Éliane, la gourelle, donne sa version : « Je suis condamnable d’avoir aidé les autres, d’avoir écouté les chagrins, d’avoir ouvert ma porte. […] On dit que ça va recommencer, mais non, plus jamais […] je ne redonnerai mon affection. [Et] je suis désolée, parce qu’on avait des bonnes parties de rigolade. » Un avocat des parties civiles lui demande : « Est-ce que vous pouvez comprendre qu’ils vous vouaient une véritable dévotion ? » Elle répond : « Oui, mais moi, je leur disais que j’étais quelqu’un comme tout le monde. Combien de fois je leur ai dit de ne pas se mettre à genoux, […] que c’était ridicule ! » Au tour de Daniel, le bras droit, de répondre : « Ça m’inspire une grande désolation. […] Ce qu’on me reproche, c’est lamentable, c’est désolant. » Mais sa ligne de défense louvoie un peu : « Je suis complètement désolé si j’ai fait du mal à quelqu’un. Mes intentions n’étaient pas ça du tout. » Lorsque le procureur affirme que les apparitions de la vierge ne sont que des « élucubrations », Daniel pique une colère noire. Il se calme finalement : « C’est ma vie de foi, qui m’appartient. » Tous les membres du groupe refusent d’ailleurs d’évoquer ces phénomènes, et les cérémonials qui allaient avec : à les en croire, c’est l’archevêque du coin qui leur aurait indiqué qu’ils ne devaient pas le faire.

Les deux coprévenus ont fait l’objet d’expertises psychiatriques.

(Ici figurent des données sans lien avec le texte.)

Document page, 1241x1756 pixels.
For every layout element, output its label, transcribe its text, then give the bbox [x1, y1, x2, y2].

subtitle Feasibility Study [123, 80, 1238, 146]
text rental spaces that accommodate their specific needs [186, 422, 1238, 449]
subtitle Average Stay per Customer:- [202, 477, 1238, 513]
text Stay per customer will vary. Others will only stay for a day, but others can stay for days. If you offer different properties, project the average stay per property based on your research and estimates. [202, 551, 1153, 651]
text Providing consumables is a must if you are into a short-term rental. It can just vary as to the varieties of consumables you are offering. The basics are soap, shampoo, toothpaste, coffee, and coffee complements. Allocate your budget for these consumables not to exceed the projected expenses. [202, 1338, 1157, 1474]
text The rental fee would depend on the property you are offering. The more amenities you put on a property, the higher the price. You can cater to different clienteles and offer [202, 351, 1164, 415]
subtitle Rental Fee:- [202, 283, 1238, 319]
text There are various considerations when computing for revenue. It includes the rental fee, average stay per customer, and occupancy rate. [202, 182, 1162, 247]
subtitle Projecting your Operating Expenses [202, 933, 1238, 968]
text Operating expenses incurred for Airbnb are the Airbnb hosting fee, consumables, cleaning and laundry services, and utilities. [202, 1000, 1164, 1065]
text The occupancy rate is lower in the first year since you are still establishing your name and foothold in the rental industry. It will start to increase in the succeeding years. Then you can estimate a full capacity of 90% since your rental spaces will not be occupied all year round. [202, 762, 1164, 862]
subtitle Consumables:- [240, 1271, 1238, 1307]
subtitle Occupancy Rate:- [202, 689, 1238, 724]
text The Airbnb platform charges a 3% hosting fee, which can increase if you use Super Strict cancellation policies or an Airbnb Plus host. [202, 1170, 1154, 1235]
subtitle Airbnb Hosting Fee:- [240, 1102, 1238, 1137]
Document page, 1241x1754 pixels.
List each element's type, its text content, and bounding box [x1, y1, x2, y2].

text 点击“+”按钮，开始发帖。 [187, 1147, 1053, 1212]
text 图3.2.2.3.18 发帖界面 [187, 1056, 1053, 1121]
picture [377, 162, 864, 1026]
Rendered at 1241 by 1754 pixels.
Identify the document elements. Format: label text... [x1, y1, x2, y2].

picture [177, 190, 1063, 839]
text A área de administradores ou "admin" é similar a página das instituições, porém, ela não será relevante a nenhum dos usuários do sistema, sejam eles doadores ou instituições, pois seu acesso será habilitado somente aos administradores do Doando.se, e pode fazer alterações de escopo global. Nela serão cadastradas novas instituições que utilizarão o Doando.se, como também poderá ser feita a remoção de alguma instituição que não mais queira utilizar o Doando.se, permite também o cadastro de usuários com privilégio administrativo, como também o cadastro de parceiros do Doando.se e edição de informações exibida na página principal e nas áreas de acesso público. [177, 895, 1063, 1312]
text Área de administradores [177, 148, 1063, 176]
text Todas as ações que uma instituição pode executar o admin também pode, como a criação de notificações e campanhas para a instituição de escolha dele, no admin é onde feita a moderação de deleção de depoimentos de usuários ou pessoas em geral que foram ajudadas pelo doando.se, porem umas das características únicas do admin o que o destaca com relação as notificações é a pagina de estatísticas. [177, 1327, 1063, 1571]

Concernant Éliane, l’expert relève « une personnalité particulière, […] qui se positionne en victime et ne comprend pas ce qu’on lui veut », mais « fonctionne avec un souci permanent de la maîtrise d’elle-même et de l’interlocuteur ». À propos de Daniel, il souligne notamment que « les mises en examen sont vécues comme une persécution, et que cela n’a […] fait que renforcer sa certitude dans la vérité dont [le groupe] serait porteur ». Des expertises ont également été réalisées sur trois des parties civiles, concluant toutes les trois à une « relation de dépendance » reposant sur un « abus de transfert ». En revanche, elles soulignent que Daniel « n’a jamais été perçu comme abuseur, mais plutôt comme un adjoint aux comportements humains différents ». L’arrêt de renvoi se concentre pour sa part sur ce qu’il qualifie de « demi-aveu », qu’aurait lâché la gourelle à l’expert-psychiatre : « C’est Daniel qui a tout fait. » Ainsi se termine le premier jour d’audience.